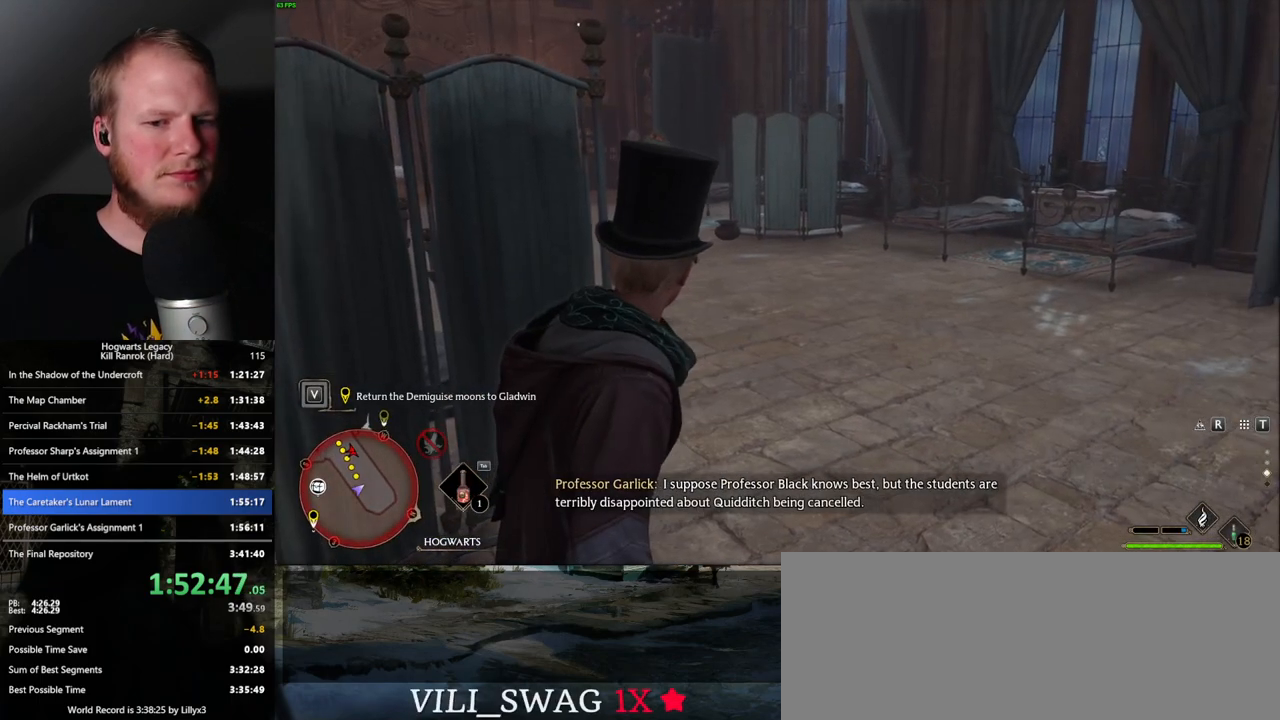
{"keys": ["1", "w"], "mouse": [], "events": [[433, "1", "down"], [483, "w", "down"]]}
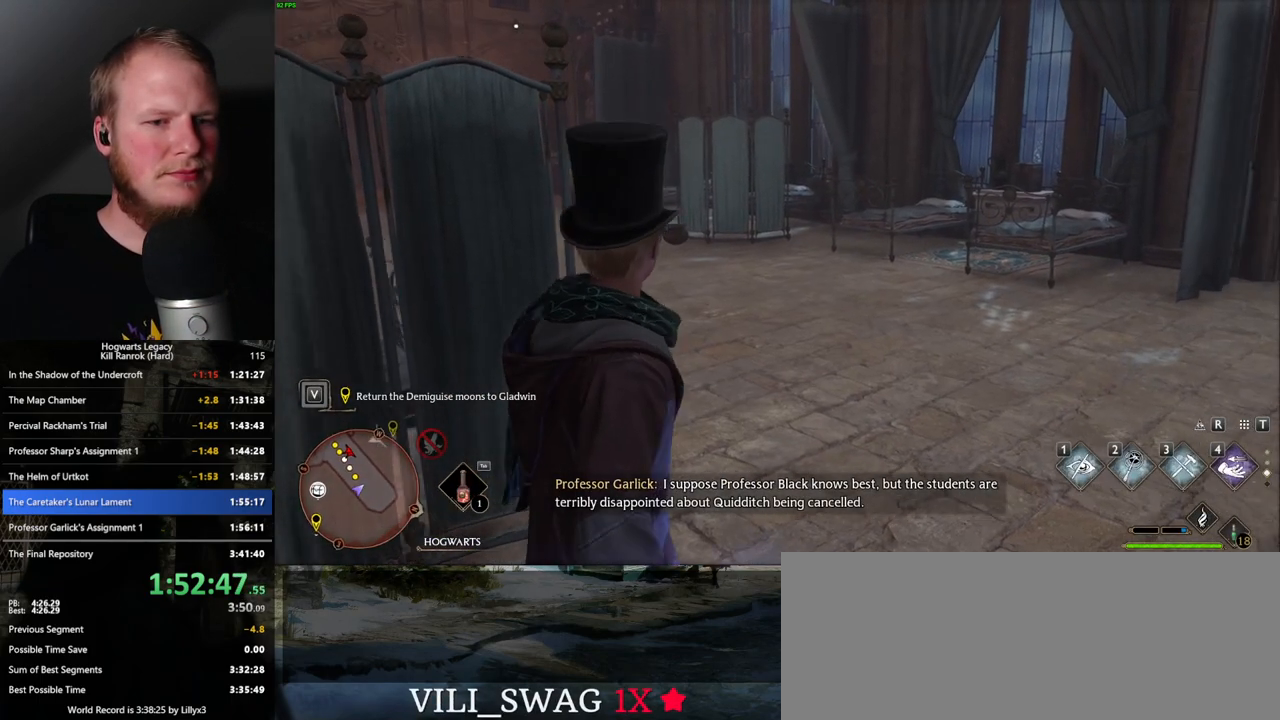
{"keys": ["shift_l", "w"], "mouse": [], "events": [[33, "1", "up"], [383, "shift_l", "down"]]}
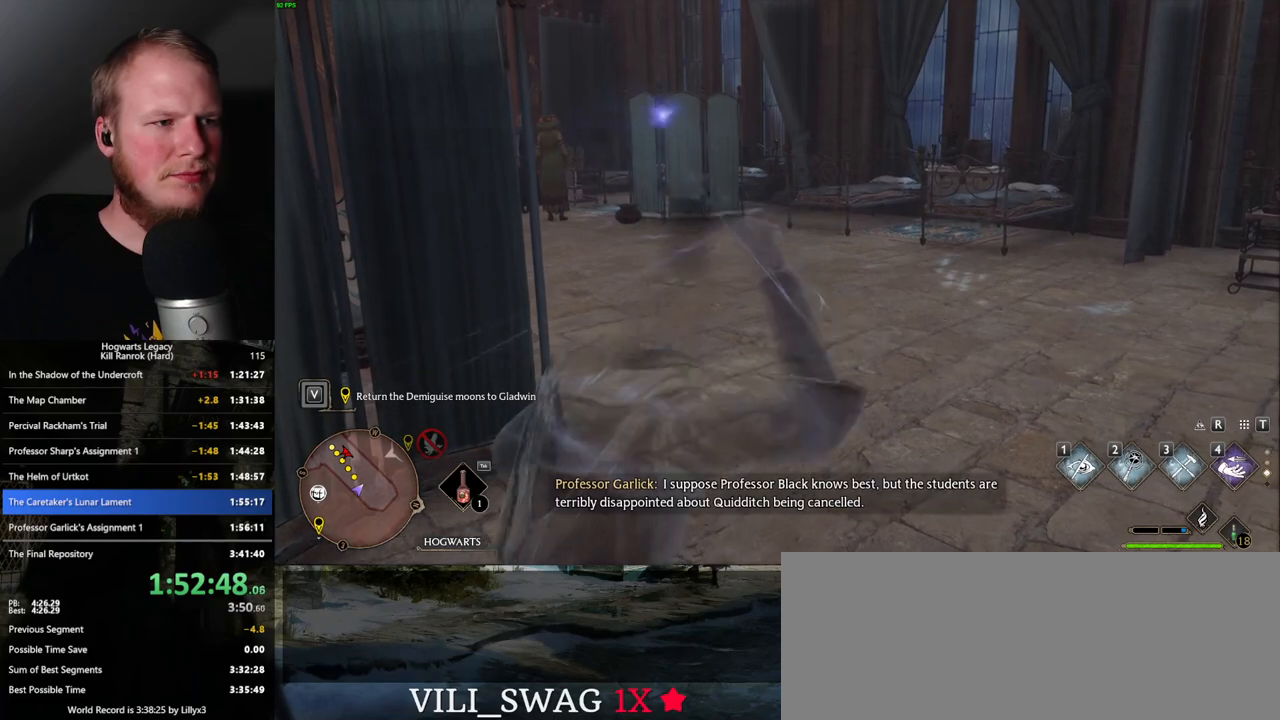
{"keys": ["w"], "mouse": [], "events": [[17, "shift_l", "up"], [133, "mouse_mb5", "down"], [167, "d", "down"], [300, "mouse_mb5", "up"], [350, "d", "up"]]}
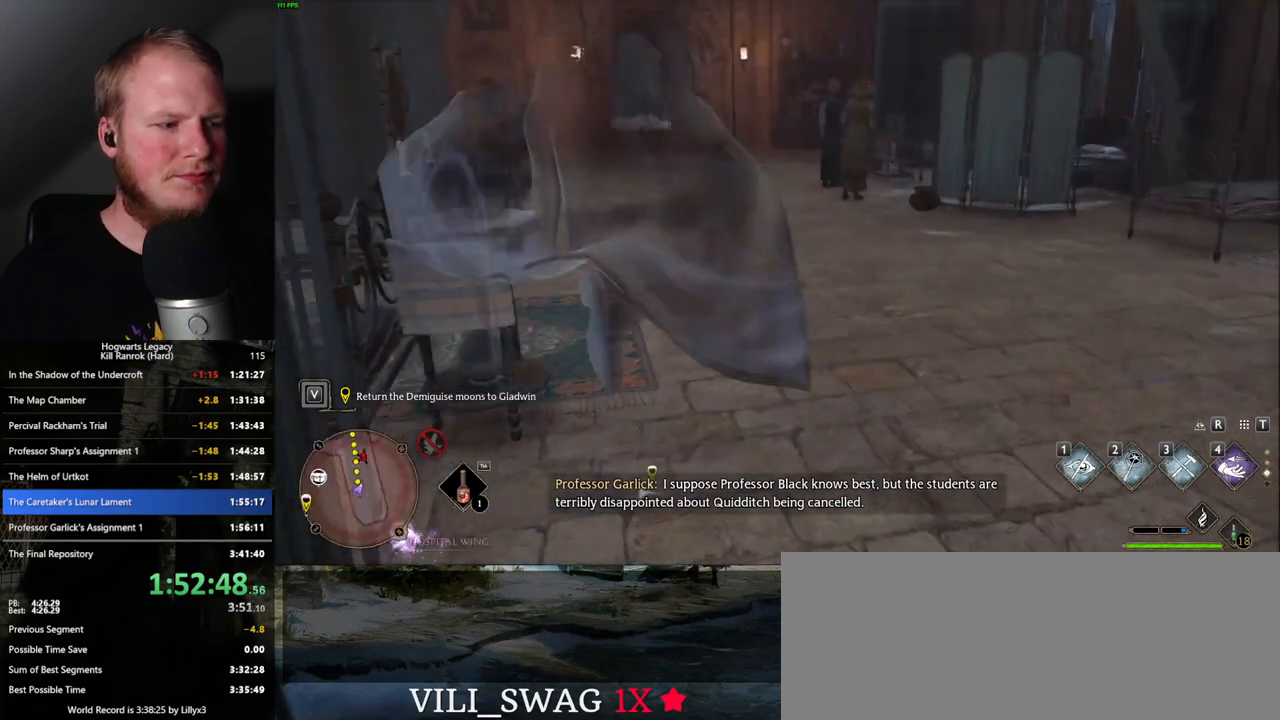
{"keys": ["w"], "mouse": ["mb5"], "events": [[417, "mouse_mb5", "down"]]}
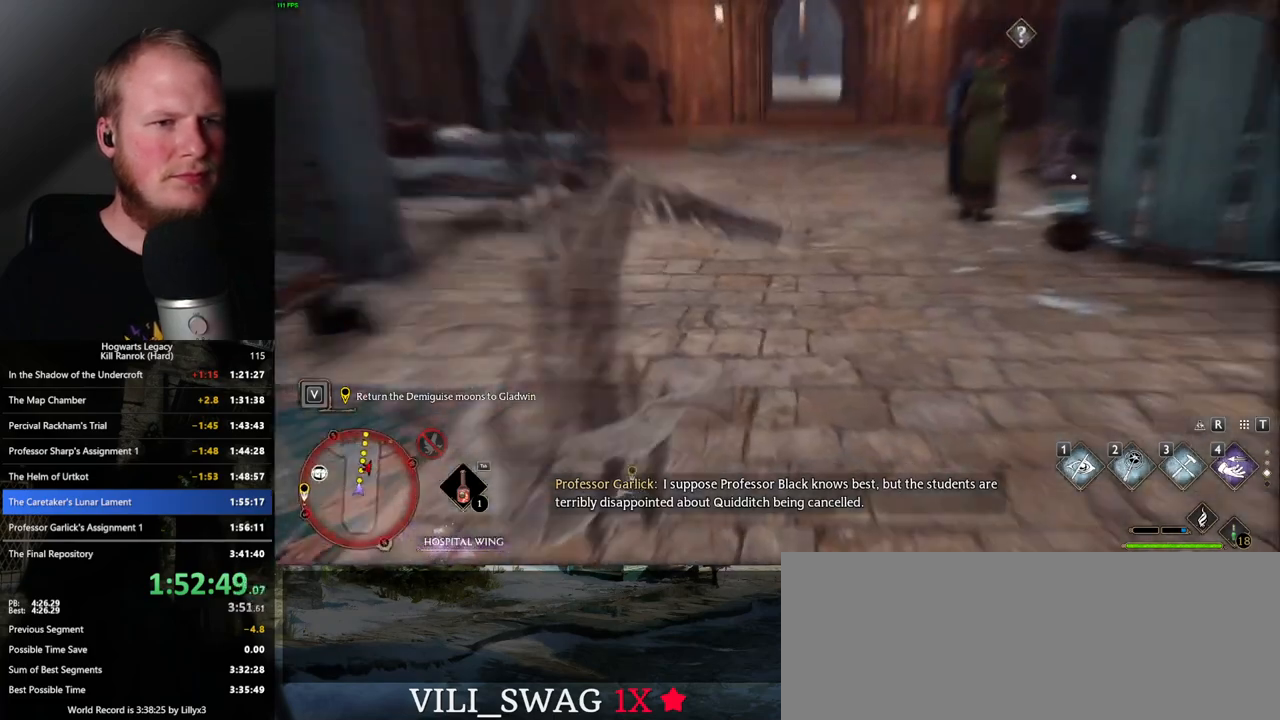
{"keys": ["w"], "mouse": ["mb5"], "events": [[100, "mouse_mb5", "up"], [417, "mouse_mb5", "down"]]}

* TRY IT:
Reproduce the listing exactly, but keep its images out of the copy.

* SOLVED PROBLEM:
{"keys": ["1", "w"], "mouse": [], "events": [[433, "1", "down"], [483, "w", "down"]]}
{"keys": ["shift_l", "w"], "mouse": [], "events": [[33, "1", "up"], [383, "shift_l", "down"]]}
{"keys": ["w"], "mouse": [], "events": [[17, "shift_l", "up"], [133, "mouse_mb5", "down"], [167, "d", "down"], [300, "mouse_mb5", "up"], [350, "d", "up"]]}
{"keys": ["w"], "mouse": ["mb5"], "events": [[417, "mouse_mb5", "down"]]}
{"keys": ["w"], "mouse": ["mb5"], "events": [[100, "mouse_mb5", "up"], [417, "mouse_mb5", "down"]]}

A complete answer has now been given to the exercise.